- SELECTED TEXT -

——————————

Scrape Craigslist Listings for Market Research (2026 Guide)
Pull Craigslist jobs, housing, and car listings across any US city. Get title, price, location, and full description as structured JSON via the Apify API.

Thirdwatch's Craigslist Scraper extracts structured listing data from any Craigslist city and category — jobs, apartments, cars, services, furniture, and more. Returns title, price, location, neighborhood, full description, posting date, and direct URL. Built for market researchers, real estate analysts, used-car dealers, and anyone who needs Craigslist data in a structured format without writing a custom parser.
Why scrape Craigslist for market research
Craigslist remains one of the largest classified-ad platforms in the United States. According to SimilarWeb traffic data, the site draws over 250 million monthly visits across hundreds of US metro areas. It covers job postings, rental listings, used vehicles, services, and general merchandise — a dataset that reflects real local-market pricing with minimal intermediary distortion.
The research problem is access. Craigslist has no public API. Its RSS feeds cap at 100 items per category with no search filtering, no price fields, and no neighborhood data. Manual copy-paste across 400+ city subdomains is not viable for any systematic analysis. Market researchers tracking rental price trends across 10 metros, used-car dealers monitoring competitor pricing, and job-market analysts benchmarking local wages all need the same thing: structured, machine-readable Craigslist data pulled on a schedule. The actor is that extraction layer.
How does this compare to the alternatives?

——————————

- PROVIDED INFORMATION -
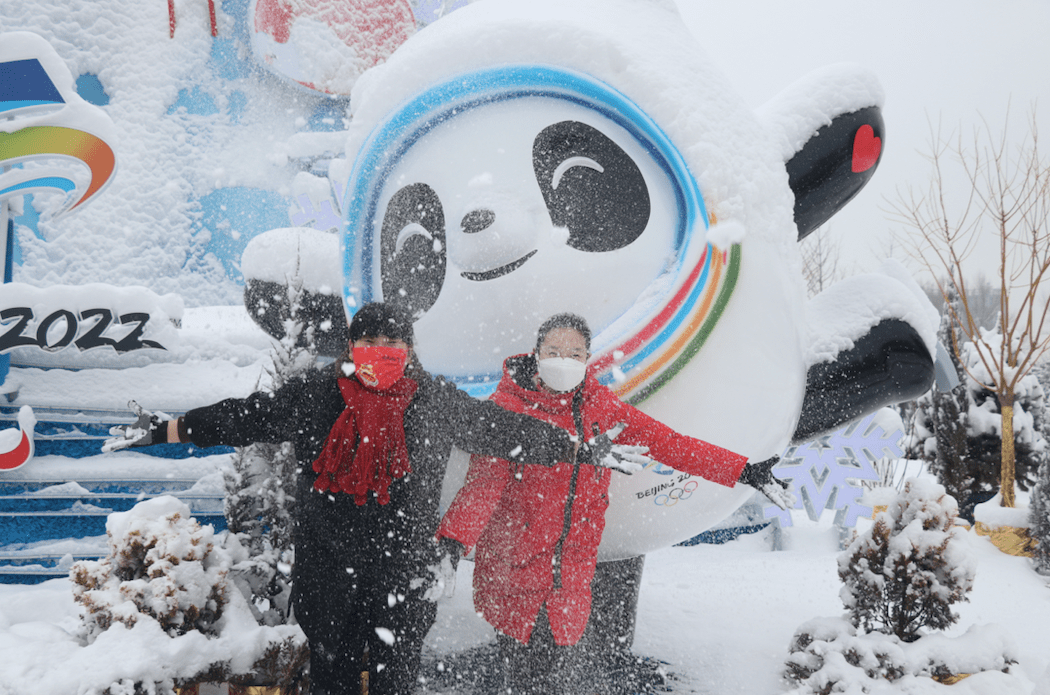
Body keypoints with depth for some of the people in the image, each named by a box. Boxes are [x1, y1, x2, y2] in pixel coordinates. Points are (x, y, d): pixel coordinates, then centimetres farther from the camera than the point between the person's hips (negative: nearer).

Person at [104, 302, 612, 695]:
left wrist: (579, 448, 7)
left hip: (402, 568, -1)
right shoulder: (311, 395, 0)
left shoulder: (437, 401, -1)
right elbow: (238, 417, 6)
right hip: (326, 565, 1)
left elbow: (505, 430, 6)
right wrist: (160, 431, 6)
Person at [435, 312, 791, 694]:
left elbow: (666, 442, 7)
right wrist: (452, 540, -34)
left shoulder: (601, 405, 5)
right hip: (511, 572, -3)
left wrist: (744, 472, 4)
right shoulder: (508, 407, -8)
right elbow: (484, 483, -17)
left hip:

——————————

- REQUIREMENT 1 -
According to the Craigslist guide, how many monthly visits does Craigslist draw?
- REQUIREMENT 2 -
Can you turn the paragraph of the Craigslist guide beginning "The research problem is access" into a short list that keeps its main facts?
- REQUIREMENT 3 -
Print the part of the Craigslist guide that begins at the words "The research problem" and stop after "that extraction layer.".
The items that come after the Craigslist guide are separate material.

- WRITTEN RESPONSE 1 -
Over 250 million monthly visits, according to SimilarWeb traffic data.

- WRITTEN RESPONSE 2 -
- Craigslist has no public API.
- Its RSS feeds cap at 100 items per category, with no search filtering, price fields, or neighborhood data.
- Manual copy-paste across 400+ city subdomains is not viable for systematic analysis.
- Rental-trend researchers, used-car dealers, and job-market analysts all need structured, machine-readable Craigslist data pulled on a schedule.
- The actor provides that extraction layer.

- WRITTEN RESPONSE 3 -
The research problem is access. Craigslist has no public API. Its RSS feeds cap at 100 items per category with no search filtering, no price fields, and no neighborhood data. Manual copy-paste across 400+ city subdomains is not viable for any systematic analysis. Market researchers tracking rental price trends across 10 metros, used-car dealers monitoring competitor pricing, and job-market analysts benchmarking local wages all need the same thing: structured, machine-readable Craigslist data pulled on a schedule. The actor is that extraction layer.